Given records:
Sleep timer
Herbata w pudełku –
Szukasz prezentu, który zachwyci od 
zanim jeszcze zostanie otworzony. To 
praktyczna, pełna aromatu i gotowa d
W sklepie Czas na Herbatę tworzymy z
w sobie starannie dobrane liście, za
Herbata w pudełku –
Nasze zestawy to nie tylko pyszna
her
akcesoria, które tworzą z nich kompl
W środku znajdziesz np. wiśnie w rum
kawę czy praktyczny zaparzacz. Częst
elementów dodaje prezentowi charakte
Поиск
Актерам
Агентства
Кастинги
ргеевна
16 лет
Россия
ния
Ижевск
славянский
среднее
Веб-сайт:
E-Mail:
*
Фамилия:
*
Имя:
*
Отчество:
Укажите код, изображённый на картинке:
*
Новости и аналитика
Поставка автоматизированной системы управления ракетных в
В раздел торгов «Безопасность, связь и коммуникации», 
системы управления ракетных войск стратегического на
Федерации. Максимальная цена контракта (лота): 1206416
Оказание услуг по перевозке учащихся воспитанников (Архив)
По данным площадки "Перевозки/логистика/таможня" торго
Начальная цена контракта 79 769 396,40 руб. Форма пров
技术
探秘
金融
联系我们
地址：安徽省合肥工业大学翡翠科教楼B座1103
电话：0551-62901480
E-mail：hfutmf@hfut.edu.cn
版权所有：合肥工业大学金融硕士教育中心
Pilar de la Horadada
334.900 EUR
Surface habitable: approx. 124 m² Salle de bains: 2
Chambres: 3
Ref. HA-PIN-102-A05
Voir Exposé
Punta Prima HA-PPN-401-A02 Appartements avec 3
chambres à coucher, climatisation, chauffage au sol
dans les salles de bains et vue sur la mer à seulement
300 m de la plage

...

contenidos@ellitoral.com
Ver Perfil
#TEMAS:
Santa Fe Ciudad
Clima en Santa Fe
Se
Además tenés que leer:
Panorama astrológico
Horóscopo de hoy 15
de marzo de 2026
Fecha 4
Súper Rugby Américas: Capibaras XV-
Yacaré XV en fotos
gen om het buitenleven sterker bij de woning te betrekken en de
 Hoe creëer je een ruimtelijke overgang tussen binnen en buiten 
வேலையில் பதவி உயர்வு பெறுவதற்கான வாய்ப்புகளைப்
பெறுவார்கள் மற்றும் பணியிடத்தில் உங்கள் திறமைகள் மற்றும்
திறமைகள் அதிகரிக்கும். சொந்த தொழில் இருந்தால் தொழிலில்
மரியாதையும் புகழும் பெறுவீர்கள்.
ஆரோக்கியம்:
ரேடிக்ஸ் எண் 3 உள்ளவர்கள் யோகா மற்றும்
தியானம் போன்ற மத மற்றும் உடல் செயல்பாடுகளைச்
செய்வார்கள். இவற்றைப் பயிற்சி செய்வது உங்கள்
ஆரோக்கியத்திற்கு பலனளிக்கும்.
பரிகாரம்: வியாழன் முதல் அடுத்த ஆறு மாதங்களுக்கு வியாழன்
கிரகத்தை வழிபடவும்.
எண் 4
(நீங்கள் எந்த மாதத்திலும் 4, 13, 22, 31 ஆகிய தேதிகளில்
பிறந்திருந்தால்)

Written task: Everything from the line with "版权所有：合肥工业大学金融硕士教育中心" through the line with "300 m de la plage" in the listing above must be retyped exactly, with nothing added.

Task result:
版权所有：合肥工业大学金融硕士教育中心
Pilar de la Horadada
334.900 EUR
Surface habitable: approx. 124 m² Salle de bains: 2
Chambres: 3
Ref. HA-PIN-102-A05
Voir Exposé
Punta Prima HA-PPN-401-A02 Appartements avec 3
chambres à coucher, climatisation, chauffage au sol
dans les salles de bains et vue sur la mer à seulement
300 m de la plage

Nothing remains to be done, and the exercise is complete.